START Exercise data
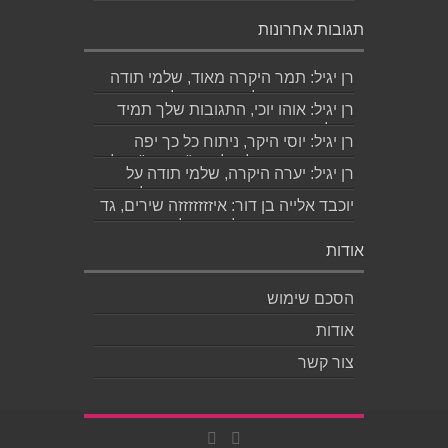
תגובות אחרונות
רן יגיל: תמר היקרה מאוד, שלמי תודה
ואמסור כמובן לגד. שבת שלום...
רן יגיל: אוהו יוכי, התגובות שלך תמיד
מאלפות בינה והן יצירה בפני עצמה....
רן יגיל: יוסי היקר, ניתוח כל כך יפה
ומדויק, ממש קולע, לשיר "השקה". של...
רן יגיל: יערה היקרה, שלמי תודה על
התגובה האישית והיפה. אמסור לגדי....
יוכבד אלייה בן דור: איזזזזזזזה שירים, גד
קינר היקר, ותודה לך רן יגיל שהארת
בדברי...
אודות
הסכם שימוש
אודות
צור קשר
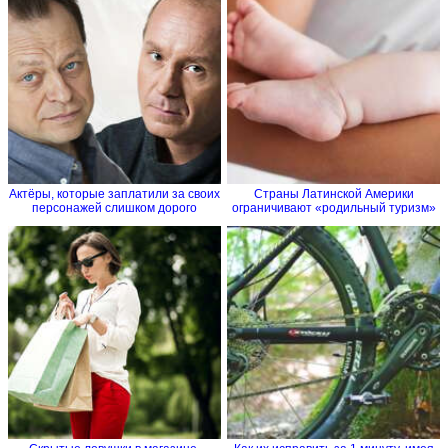
Актёры, которые заплатили за своих
Страны Латинской Америки
персонажей слишком дорого
ограничивают «родильный туризм»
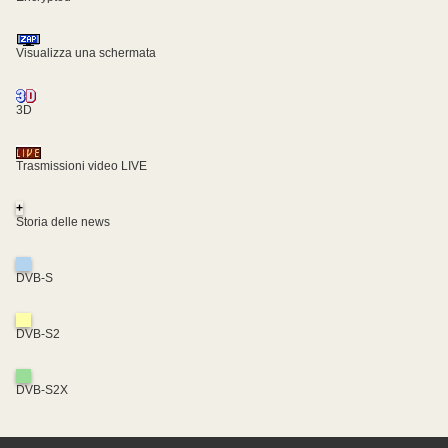
Visualizza una schermata
3D
Trasmissioni video LIVE
+
Storia delle news
DVB-S
DVB-S2
DVB-S2X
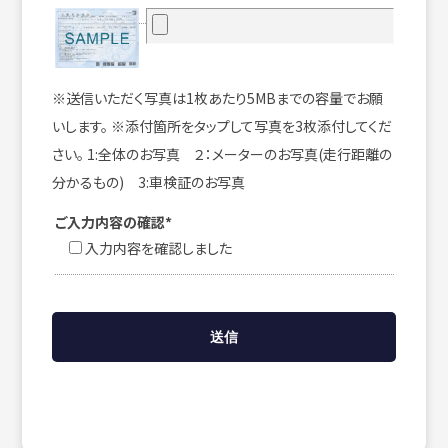
※送信いただく写真は1枚あたり5MBまでの容量でお願
いします。 ※添付箇所をタップして写真を3枚添付してくだ
さい。 1:全体のお写真 ２：メーターのお写真(走行距離の
分かるもの) 3:車検証のお写真
ご入力内容の確認*
入力内容を確認しました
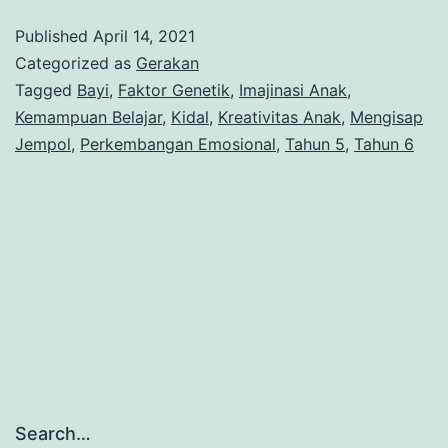
Published
April 14, 2021
Categorized as
Gerakan
Tagged
Bayi
,
Faktor Genetik
,
Imajinasi Anak
,
Kemampuan Belajar
,
Kidal
,
Kreativitas Anak
,
Mengisap
Jempol
,
Perkembangan Emosional
,
Tahun 5
,
Tahun 6
Search…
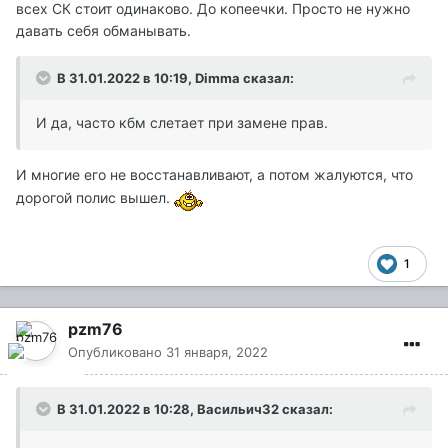
всех СК стоит одинаково. До копеечки. Просто не нужно
давать себя обманывать.
В 31.01.2022 в 10:19,
Dimma
сказал:
И да, часто кбм слетает при замене прав.
И многие его не восстанавливают, а потом жалуются, что
дорогой полис вышел.
1
pzm76
Опубликовано
31 января, 2022
В 31.01.2022 в 10:28,
Васильич32
сказал:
END Exercise data
**Task item**
Reproduce every line of text in the data above verbatim, keeping the original line breaks, spelling and punctuation. Leave out the picture markers.

**Answer below**
תגובות אחרונות
רן יגיל: תמר היקרה מאוד, שלמי תודה
ואמסור כמובן לגד. שבת שלום...
רן יגיל: אוהו יוכי, התגובות שלך תמיד
מאלפות בינה והן יצירה בפני עצמה....
רן יגיל: יוסי היקר, ניתוח כל כך יפה
ומדויק, ממש קולע, לשיר "השקה". של...
רן יגיל: יערה היקרה, שלמי תודה על
התגובה האישית והיפה. אמסור לגדי....
יוכבד אלייה בן דור: איזזזזזזזה שירים, גד
קינר היקר, ותודה לך רן יגיל שהארת
בדברי...
אודות
הסכם שימוש
אודות
צור קשר
Актёры, которые заплатили за своих
Страны Латинской Америки
персонажей слишком дорого
ограничивают «родильный туризм»
Visualizza una schermata
3D
Trasmissioni video LIVE
+
Storia delle news
DVB-S
DVB-S2
DVB-S2X
※送信いただく写真は1枚あたり5MBまでの容量でお願
いします。 ※添付箇所をタップして写真を3枚添付してくだ
さい。 1:全体のお写真 ２：メーターのお写真(走行距離の
分かるもの) 3:車検証のお写真
ご入力内容の確認*
入力内容を確認しました
Published
April 14, 2021
Categorized as
Gerakan
Tagged
Bayi
,
Faktor Genetik
,
Imajinasi Anak
,
Kemampuan Belajar
,
Kidal
,
Kreativitas Anak
,
Mengisap
Jempol
,
Perkembangan Emosional
,
Tahun 5
,
Tahun 6
Search…
всех СК стоит одинаково. До копеечки. Просто не нужно
давать себя обманывать.
В 31.01.2022 в 10:19,
Dimma
сказал:
И да, часто кбм слетает при замене прав.
И многие его не восстанавливают, а потом жалуются, что
дорогой полис вышел.
1
pzm76
Опубликовано
31 января, 2022
В 31.01.2022 в 10:28,
Васильич32
сказал:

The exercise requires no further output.